Commedia dei travestimenti – che ha ispirato, per inciso, il fortunato film “Shakespeare in love” – in piazza San’Agostino è stata lungamente giocata sulla parte burlesca (irresistibile Marco Messeri spalleggiato dall’ottimo Mario Patanè). Interpretazione ineccepibile di Lello Lombardi nel ruolo del Duca Orsino. Edoardo Sala professionale nel personaggio del pazzo giocoliere Feste. Debora Caprioglio (contessa Olivia) ha recitato. Antonella Piccolo (Viola-Cesario) ha fatto la sua parte, malleabile e reattiva, vestita da paggio. La traduzione del granitico Masolino D’Amico a tratti strizzava l’occhio ai giovanilisti. Una pedana circolare con un telaio romboidale, da concavo a convesso ad alterna rotazione, scandiva i cambi di scena.
Scaccia, il decano degli attori italiani, ancora una volta si è rivelato in tutta la sua mirabolante capacità. Quando i suoi occhi si spalancano e brillano di ironia, non sai se ridere o inquietarti. Il grande vecchio del teatro che invecchia non perde colpi. In un classico del palcoscenico sull’immutabile e sempre attuale gioco dei sentimenti e delle passioni amorose, Scaccia è un ostinato mattatore, capace di illuminare la commedia di Shakespeare con il giusto tocco tragico, capace di ricordare (tra le scenette gustose prolungate) che il testo tratta di una beffa del destino.
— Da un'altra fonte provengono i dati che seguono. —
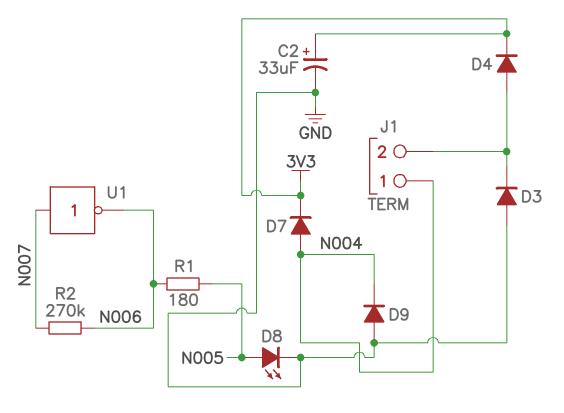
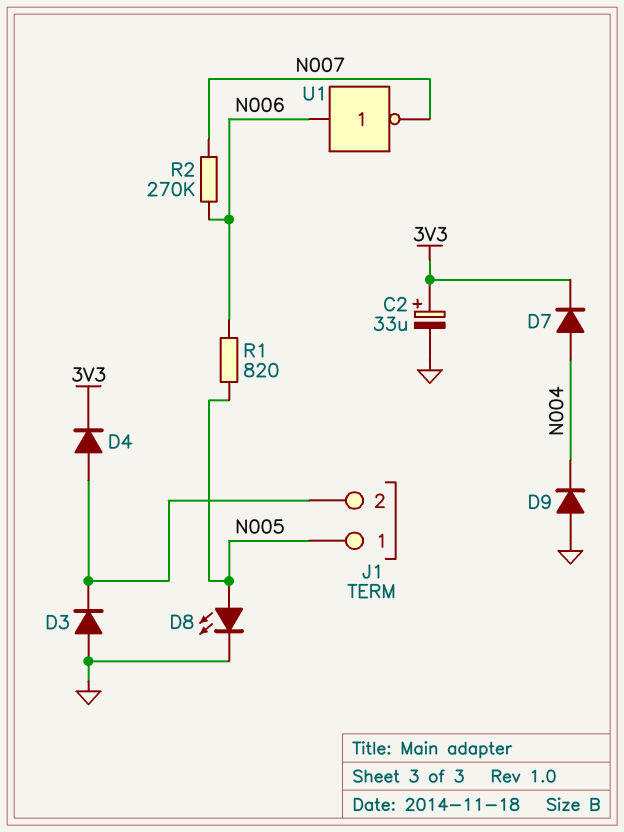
J1 pin 1: N004 -> N005
R1: 180 (N005, N006) -> 820 (N005, N006)
U1: NOT (in N007, out N006) -> NOT (in N006, out N007)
Esilarante quando si fa burbero e si indispettisce, quasi compiacendosi di uno spirito goldoniano, il Malvolio interpetato da Scaccia comprende che il suo sogno erotico si può realizzare annientando la fede nei valori di una società ormai in disfacimento: da maggiordomo ossequioso, spinto dal desiderio, arriva a concepire l’annullamento dei livelli sociali. E’ qui la sua epocale “pazzia”. Alla fine, mentre gli altri continuano a dedicarsi al beffardo gioco delle illusioni, il Malvolio di Scaccia si rivela come autentico protagonista della riflessione shakespeariana sulla crudeltà dell’amore.